We often translate the word "kata" as "form". As is often the case there are many other ways to translate it, depending on context. But for our purposes in the martial arts, "form" seems to be agreed upon.
But what is a form? If I say "form", this being April most American adults are likely to think of a piece of paper -- or a computer screen or web site -- where we put in a bunch of numbers and figure out how much money we owe to the government. Or we might think of form as being the external appearance of things, sort of the polar opposite of substance.
But there's another meaning for "form". When you're pouring concrete, for example, you build a frame out of wood to hold it in place. If you didn't do that, the concrete would just slump over and spread out all over the place. It wouldn't take the shape you want.

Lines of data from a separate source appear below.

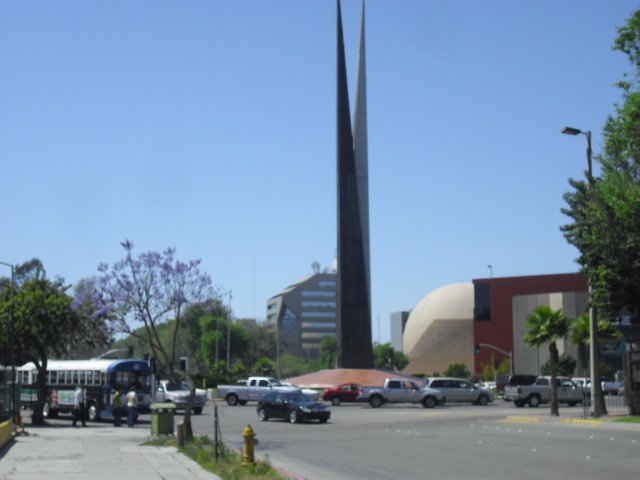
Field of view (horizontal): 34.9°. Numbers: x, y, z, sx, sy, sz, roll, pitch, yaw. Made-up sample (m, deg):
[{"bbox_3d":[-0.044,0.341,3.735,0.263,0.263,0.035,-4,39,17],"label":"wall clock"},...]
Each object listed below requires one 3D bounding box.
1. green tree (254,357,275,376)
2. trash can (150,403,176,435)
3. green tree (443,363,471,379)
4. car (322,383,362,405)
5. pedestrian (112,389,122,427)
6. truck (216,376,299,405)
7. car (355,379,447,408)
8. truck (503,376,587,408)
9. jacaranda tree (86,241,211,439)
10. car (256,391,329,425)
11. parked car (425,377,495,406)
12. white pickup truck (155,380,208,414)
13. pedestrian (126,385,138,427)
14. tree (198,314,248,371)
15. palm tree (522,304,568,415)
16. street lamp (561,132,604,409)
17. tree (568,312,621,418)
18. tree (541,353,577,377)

The frame, the form, acts like a mold and gives shape to the material. The old kanji for kata -- 型 -- includes the ideogram for earth, because the most primitive way to use this sort of form is in packed earth construction.
In the arts that use kata -- which includes not just Japanese and Okinawan martial arts but also things like kabuki and chado (the tea ceremony) -- *you* are the material.
A kata is something that shapes your practice, shapes you. That's important. It's not a static thing that exists independent of you. When you do a kata, it acts back on you. It literally shapes you. If you keep doing a kata, it will strengthen certain muscles, change your nervous system, train your brain to respond in certain ways.
But the only way a kata is useful is when you do it. Talking about a kata doesn't shape your karate. And it's not enough to have memorized it. That's just knowing the shape of the mold. It's no good to have the form over here, and the substance, the material, over here, outside of it. You have to put the material -- that's you -- into the form -- that's the kata.
With concrete, we do that once, and let it set for a long time until it hardens. But people are a little more complicated! So we have to keep going back into the form. We have to keep doing the kata, so that it can shape us. Over and over, for years.
Without that, our training just slumps over and spreads out all over the place, and doesn't take the shape we want.